“É como se eu tivesse estado a trepar as paredes de uma torre durante toda a vida. […] O meu corpo paralelo ao chão e, de repente, o mundo vira e eu estou de pé e a torre está deitada no chão. Passa a estar tudo distorcido, mas a minha cabeça está outra vez levantada, estou a andar para a frente. Mas a verdade é que nem sei para onde é que estou a ir.”
O mundo de Jia Jia transforma-se repentinamente no dia em que ela entra na casa de banho e se depara com o corpo inanimado do marido, agachado com a cara para baixo numa banheira meio cheia de água. O impacto emocional desta morte, cujas causas o hospital é incapaz de determinar, não é grande, pois o casamento assentava em alicerces pragmáticos: ele era um homem de negócios bem sucedido, que gostava de exibir a esposa como um adereço gracioso, enquanto ela apreciava a segurança e o conforto que ele lhe proporcionava, mesmo que isso a obrigasse a viver para lhe agradar. O mais perturbador é o desenho que ele deixou sobre uma pilha de toalhas: uma criatura bizarra, com cabeça de homem num corpo de peixe.
“Porco Assado” (Quetzal, 2023) acompanha esta mulher chinesa de 30 e poucos anos nos seus esforços para refazer a vida, ao mesmo tempo que tenta esclarecer o mistério daquele desenho, com as duas demandas a fundirem-se numa procura de sentido para a existência.
Uma parte da narrativa está ancorada ao quotidiano de Pequim e aos constrangimentos da realidade. Após ser repelida pela família do marido – a quem este legou a maior parte da sua riqueza –, Jia Jia depende de uma pensão que não a sustentará por muito tempo, e não sabe se conseguirá retomar a carreira artística – que abandonou porque o marido considerava que parecia mal que ela tentasse vender os seus quadros. Entre um novo relacionamento com um empregado de bar, os problemas familiares e o reatar de relações com o pai – que trocara a mãe por outra mulher –, ela sente a felicidade longe do seu alcance, no lado oposto de um rio profundo que não consegue atravessar. Contudo, a realidade expande-se até a sua fronteira com um mundo paralelo – onírico ou talvez não – se tornar tão fluida como água.
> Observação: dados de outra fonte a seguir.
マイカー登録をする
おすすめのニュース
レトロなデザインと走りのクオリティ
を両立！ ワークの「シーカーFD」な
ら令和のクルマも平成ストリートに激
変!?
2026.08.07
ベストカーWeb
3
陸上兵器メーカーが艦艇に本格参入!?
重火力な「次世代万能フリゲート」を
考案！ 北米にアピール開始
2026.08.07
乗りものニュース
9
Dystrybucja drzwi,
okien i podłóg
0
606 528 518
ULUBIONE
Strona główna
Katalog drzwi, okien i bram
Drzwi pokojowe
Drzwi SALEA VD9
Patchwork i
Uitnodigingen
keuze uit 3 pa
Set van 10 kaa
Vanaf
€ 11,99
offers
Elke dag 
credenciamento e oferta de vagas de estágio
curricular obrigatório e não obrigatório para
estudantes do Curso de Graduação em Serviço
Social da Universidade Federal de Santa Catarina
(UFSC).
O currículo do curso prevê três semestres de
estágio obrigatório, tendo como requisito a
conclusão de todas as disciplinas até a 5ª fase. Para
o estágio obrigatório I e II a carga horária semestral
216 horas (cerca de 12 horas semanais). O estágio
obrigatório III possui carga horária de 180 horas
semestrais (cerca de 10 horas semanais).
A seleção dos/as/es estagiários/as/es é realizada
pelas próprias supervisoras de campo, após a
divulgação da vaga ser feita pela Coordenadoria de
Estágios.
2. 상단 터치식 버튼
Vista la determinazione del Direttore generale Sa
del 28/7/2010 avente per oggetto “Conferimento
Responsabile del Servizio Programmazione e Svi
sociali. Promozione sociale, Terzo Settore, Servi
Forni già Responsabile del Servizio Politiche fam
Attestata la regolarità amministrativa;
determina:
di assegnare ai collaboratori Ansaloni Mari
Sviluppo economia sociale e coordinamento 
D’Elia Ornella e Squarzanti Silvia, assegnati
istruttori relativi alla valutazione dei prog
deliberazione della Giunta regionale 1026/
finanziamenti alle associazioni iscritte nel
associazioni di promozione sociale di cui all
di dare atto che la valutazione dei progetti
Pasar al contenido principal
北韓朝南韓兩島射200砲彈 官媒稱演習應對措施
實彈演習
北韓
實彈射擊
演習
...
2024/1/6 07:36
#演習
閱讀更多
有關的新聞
Ao reproduzir o itinerário de uma viagem que o marido fez pelo Tibete, na esperança de desvendar o mistério do homem-peixe, Jia Jia cruza-se com figuras peculiares, como um escritor em busca da esposa desaparecida, ou um idoso de comportamento estranho. Já depois do regresso a Pequim, as suas experiências serão iluminadas por uma fonte inesperada, com implicações tão belas quanto assustadoras, revelando também uma parte da história dos seus próprios pais.
A autora, An Yu, nasceu em Pequim, tal como a sua protagonista, mas estudou e trabalhou no ocidente, residindo agora em Hong Kong. Este seu livro de estreia é pontuado por pormenores da cultura chinesa que podem parecer curiosos aos olhos ocidentais, mas conta uma odisseia de auto-descoberta com ressonância universal. Acima de tudo, destaca-se a beleza delicada da abertura ao surreal e a várias interpretações, que desperta a vontade de ler as obras seguintes.